== Given records
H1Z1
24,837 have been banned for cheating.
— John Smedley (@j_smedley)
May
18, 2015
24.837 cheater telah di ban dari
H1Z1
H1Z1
====
- [Your objective]
Render every line of the records above as a numbered list, leaving out any blank lines.

- [Final answer]
1. H1Z1
2. 24,837 have been banned for cheating.
3. — John Smedley (@j_smedley)
4. May
5. 18, 2015
6. 24.837 cheater telah di ban dari
7. H1Z1
8. H1Z1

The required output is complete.